# FS: Space Marine army, Space Marine bits, books etc



## Kobrakai (Jul 25, 2008)

Hey everyone,

I have a approximate 1600pt Space Marine army (standard codex) painted in Iron Lords colours, the army is the following:

Chaplain with Jump Pack
10 Assault Marines w/ 2 flamers and a sergeant
20 Tactical Marines w/ Special and Heavy weapons and sergeants (I also have 7 painted heavy weapon marines in case anyone wants to change weapons out in squads)
5 Assault Terminators
1 Dreadnought
1 Rhino
1 Razorback w/ custom Las/Plas turret
2 Predator Destructors w/ FW Armour
Vindicator

Pictures can be seen attached to this post. Army will come with KR Multicase. Priced to move at £150

FW Imperial Armour Apocalypse Second Edition: Still in shrinkwrap: £25

Small Black Templar force still WIP, but a nice start with a large crusader squad painted and a second squad assembled. £30 for both squads.
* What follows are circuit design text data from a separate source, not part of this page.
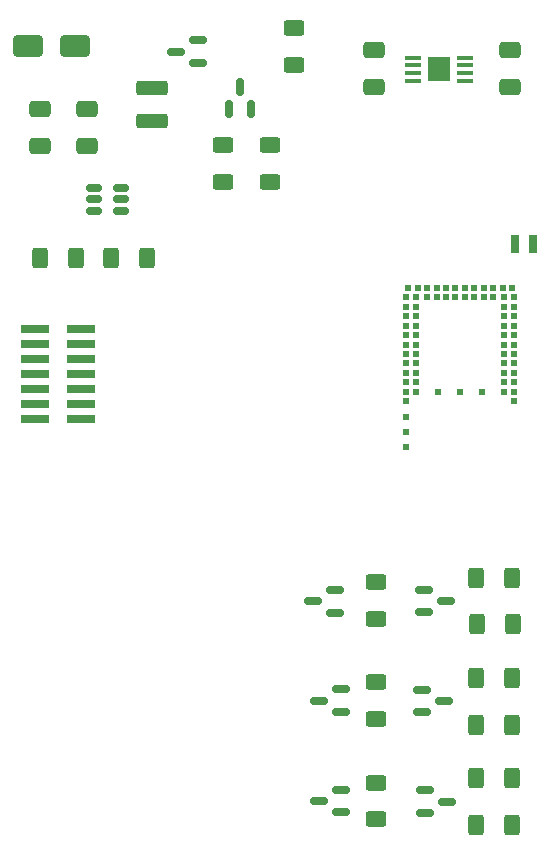
<source format=gbr>
%TF.GenerationSoftware,KiCad,Pcbnew,8.0.7*%
%TF.CreationDate,2025-01-18T18:24:10+01:00*%
%TF.ProjectId,tuff_tuff_pcb,74756666-5f74-4756-9666-5f7063622e6b,rev?*%
%TF.SameCoordinates,Original*%
%TF.FileFunction,Paste,Top*%
%TF.FilePolarity,Positive*%
%FSLAX46Y46*%
G04 Gerber Fmt 4.6, Leading zero omitted, Abs format (unit mm)*
G04 Created by KiCad (PCBNEW 8.0.7) date 2025-01-18 18:24:10*
%MOMM*%
%LPD*%
G01*
G04 APERTURE LIST*
G04 Aperture macros list*
%AMRoundRect*
0 Rectangle with rounded corners*
0 $1 Rounding radius*
0 $2 $3 $4 $5 $6 $7 $8 $9 X,Y pos of 4 corners*
0 Add a 4 corners polygon primitive as box body*
4,1,4,$2,$3,$4,$5,$6,$7,$8,$9,$2,$3,0*
0 Add four circle primitives for the rounded corners*
1,1,$1+$1,$2,$3*
1,1,$1+$1,$4,$5*
1,1,$1+$1,$6,$7*
1,1,$1+$1,$8,$9*
0 Add four rect primitives between the rounded corners*
20,1,$1+$1,$2,$3,$4,$5,0*
20,1,$1+$1,$4,$5,$6,$7,0*
20,1,$1+$1,$6,$7,$8,$9,0*
20,1,$1+$1,$8,$9,$2,$3,0*%
G04 Aperture macros list end*
%ADD10RoundRect,0.250000X-1.000000X-0.650000X1.000000X-0.650000X1.000000X0.650000X-1.000000X0.650000X0*%
%ADD11RoundRect,0.250000X-0.400000X-0.625000X0.400000X-0.625000X0.400000X0.625000X-0.400000X0.625000X0*%
%ADD12RoundRect,0.250000X-0.625000X0.400000X-0.625000X-0.400000X0.625000X-0.400000X0.625000X0.400000X0*%
%ADD13RoundRect,0.250000X1.075000X-0.375000X1.075000X0.375000X-1.075000X0.375000X-1.075000X-0.375000X0*%
%ADD14RoundRect,0.150000X-0.587500X-0.150000X0.587500X-0.150000X0.587500X0.150000X-0.587500X0.150000X0*%
%ADD15RoundRect,0.150000X0.587500X0.150000X-0.587500X0.150000X-0.587500X-0.150000X0.587500X-0.150000X0*%
%ADD16RoundRect,0.150000X-0.512500X-0.150000X0.512500X-0.150000X0.512500X0.150000X-0.512500X0.150000X0*%
%ADD17RoundRect,0.250000X0.650000X-0.412500X0.650000X0.412500X-0.650000X0.412500X-0.650000X-0.412500X0*%
%ADD18R,0.500000X0.500000*%
%ADD19RoundRect,0.150000X0.150000X-0.587500X0.150000X0.587500X-0.150000X0.587500X-0.150000X-0.587500X0*%
%ADD20RoundRect,0.250000X-0.650000X0.412500X-0.650000X-0.412500X0.650000X-0.412500X0.650000X0.412500X0*%
%ADD21R,2.400000X0.740000*%
%ADD22R,0.800000X1.500000*%
%ADD23R,1.400000X0.450000*%
%ADD24R,1.846000X2.150000*%
G04 APERTURE END LIST*
D10*
%TO.C,D1*%
X-45000000Y69500000D03*
X-41000000Y69500000D03*
%TD*%
D11*
%TO.C,R10*%
X-7080000Y24470000D03*
X-3980000Y24470000D03*
%TD*%
D12*
%TO.C,R2*%
X-22500000Y71000000D03*
X-22500000Y67900000D03*
%TD*%
D13*
%TO.C,L1*%
X-34500000Y63120000D03*
X-34500000Y65920000D03*
%TD*%
D14*
%TO.C,Q6*%
X-11630000Y14950000D03*
X-11630000Y13050000D03*
X-9755000Y14000000D03*
%TD*%
D15*
%TO.C,Q5*%
X-18500000Y13100000D03*
X-18500000Y15000000D03*
X-20375000Y14050000D03*
%TD*%
D14*
%TO.C,Q4*%
X-11375000Y6450000D03*
X-11375000Y4550000D03*
X-9500000Y5500000D03*
%TD*%
D12*
%TO.C,R3*%
X-24500000Y61100000D03*
X-24500000Y58000000D03*
%TD*%
%TO.C,R5*%
X-15500000Y7100000D03*
X-15500000Y4000000D03*
%TD*%
D16*
%TO.C,U3*%
X-39375000Y57450000D03*
X-39375000Y56500000D03*
X-39375000Y55550000D03*
X-37100000Y55550000D03*
X-37100000Y56500000D03*
X-37100000Y57450000D03*
%TD*%
D15*
%TO.C,Q1*%
X-30625000Y68050000D03*
X-30625000Y69950000D03*
X-32500000Y69000000D03*
%TD*%
%TO.C,Q7*%
X-19000000Y21500000D03*
X-19000000Y23400000D03*
X-20875000Y22450000D03*
%TD*%
D17*
%TO.C,C1*%
X-15700000Y66025000D03*
X-15700000Y69150000D03*
%TD*%
%TO.C,C2*%
X-4200000Y66025000D03*
X-4200000Y69150000D03*
%TD*%
D11*
%TO.C,R12*%
X-7000000Y20500000D03*
X-3900000Y20500000D03*
%TD*%
%TO.C,R14*%
X-37980000Y51500000D03*
X-34880000Y51500000D03*
%TD*%
D18*
%TO.C,U1*%
X-12950000Y39400000D03*
X-12950000Y40200000D03*
X-12150000Y40200000D03*
X-12950000Y41000000D03*
X-12150000Y41000000D03*
X-12950000Y41800000D03*
X-12150000Y41800000D03*
X-12950000Y42600000D03*
X-12150000Y42600000D03*
X-12950000Y43400000D03*
X-12150000Y43400000D03*
X-12950000Y44200000D03*
X-12150000Y44200000D03*
X-12950000Y45000000D03*
X-12150000Y45000000D03*
X-12950000Y45800000D03*
X-12150000Y45800000D03*
X-12950000Y46600000D03*
X-12150000Y46600000D03*
X-12950000Y47400000D03*
X-12150000Y47400000D03*
X-12950000Y48200000D03*
X-12150000Y48200000D03*
X-12800000Y49000000D03*
X-12000000Y49000000D03*
X-11200000Y49000000D03*
X-11200000Y48200000D03*
X-10400000Y49000000D03*
X-10400000Y48200000D03*
X-9600000Y49000000D03*
X-9600000Y48200000D03*
X-8800000Y49000000D03*
X-8800000Y48200000D03*
X-8000000Y49000000D03*
X-8000000Y48200000D03*
X-7200000Y49000000D03*
X-7200000Y48200000D03*
X-6400000Y49000000D03*
X-6400000Y48200000D03*
X-5600000Y49000000D03*
X-5600000Y48200000D03*
X-4800000Y49000000D03*
X-4000000Y49000000D03*
X-3850000Y48200000D03*
X-4650000Y48200000D03*
X-3850000Y47400000D03*
X-4650000Y47400000D03*
X-3850000Y46600000D03*
X-4650000Y46600000D03*
X-3850000Y45800000D03*
X-4650000Y45800000D03*
X-3850000Y45000000D03*
X-4650000Y45000000D03*
X-3850000Y44200000D03*
X-4650000Y44200000D03*
X-3850000Y43400000D03*
X-4650000Y43400000D03*
X-3850000Y42600000D03*
X-4650000Y42600000D03*
X-3850000Y41800000D03*
X-4650000Y41800000D03*
X-3850000Y41000000D03*
X-4650000Y41000000D03*
X-3850000Y40200000D03*
X-4650000Y40200000D03*
X-3850000Y39400000D03*
X-12950000Y38100000D03*
X-12950000Y36800000D03*
X-12950000Y35500000D03*
X-10275000Y40200000D03*
X-8400000Y40200000D03*
X-6525000Y40200000D03*
%TD*%
D19*
%TO.C,Q2*%
X-28012500Y64112500D03*
X-26112500Y64112500D03*
X-27062500Y65987500D03*
%TD*%
D20*
%TO.C,C4*%
X-44000000Y64125000D03*
X-44000000Y61000000D03*
%TD*%
D11*
%TO.C,R13*%
X-44000000Y51500000D03*
X-40900000Y51500000D03*
%TD*%
%TO.C,R6*%
X-7100000Y3500000D03*
X-4000000Y3500000D03*
%TD*%
%TO.C,R7*%
X-7100000Y16000000D03*
X-4000000Y16000000D03*
%TD*%
D21*
%TO.C,J2*%
X-40500000Y37920000D03*
X-44400000Y37920000D03*
X-40500000Y39190000D03*
X-44400000Y39190000D03*
X-40500000Y40460000D03*
X-44400000Y40460000D03*
X-40500000Y41730000D03*
X-44400000Y41730000D03*
X-40500000Y43000000D03*
X-44400000Y43000000D03*
X-40500000Y44270000D03*
X-44400000Y44270000D03*
X-40500000Y45540000D03*
X-44400000Y45540000D03*
%TD*%
D11*
%TO.C,R9*%
X-7100000Y12000000D03*
X-4000000Y12000000D03*
%TD*%
D12*
%TO.C,R8*%
X-15500000Y15600000D03*
X-15500000Y12500000D03*
%TD*%
D11*
%TO.C,R4*%
X-7100000Y7500000D03*
X-4000000Y7500000D03*
%TD*%
D15*
%TO.C,Q3*%
X-18500000Y4600000D03*
X-18500000Y6500000D03*
X-20375000Y5550000D03*
%TD*%
D22*
%TO.C,Y1*%
X-3750000Y52750000D03*
X-2250000Y52750000D03*
%TD*%
D14*
%TO.C,Q8*%
X-11500000Y23450000D03*
X-11500000Y21550000D03*
X-9625000Y22500000D03*
%TD*%
D12*
%TO.C,R1*%
X-28500000Y61100000D03*
X-28500000Y58000000D03*
%TD*%
D23*
%TO.C,U2*%
X-8000000Y66550000D03*
X-8000000Y67200000D03*
X-8000000Y67850000D03*
X-8000000Y68500000D03*
X-12400000Y68500000D03*
X-12400000Y67850000D03*
X-12400000Y67200000D03*
X-12400000Y66550000D03*
D24*
X-10200000Y67525000D03*
%TD*%
D17*
%TO.C,C3*%
X-40000000Y61000000D03*
X-40000000Y64125000D03*
%TD*%
D12*
%TO.C,R11*%
X-15500000Y24100000D03*
X-15500000Y21000000D03*
%TD*%
M02*

</source>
Pictures included in the post.
Black Templar FW Decal Sheet: Untouched: £10
Black Templar FW Terminator Shield Set: £8

PM me for more info or offers, or leave a reply. Looking to shift this stuff before new army as starting a new Tale of Gamers with a friend, could do with releasing some funds 

Pictures of the Iron Lord army can be found here: http://www.heresy-online.net/forums/showthread.php?t=118452

I can send photos if you want to see the templar stuff.

Many thanks!
Joe


----------



## Deus Mortis (Jun 20, 2009)

Hey, I noticed you have assault terminators...do you have the thunderhammers because I would be interest in procuring those from you?


----------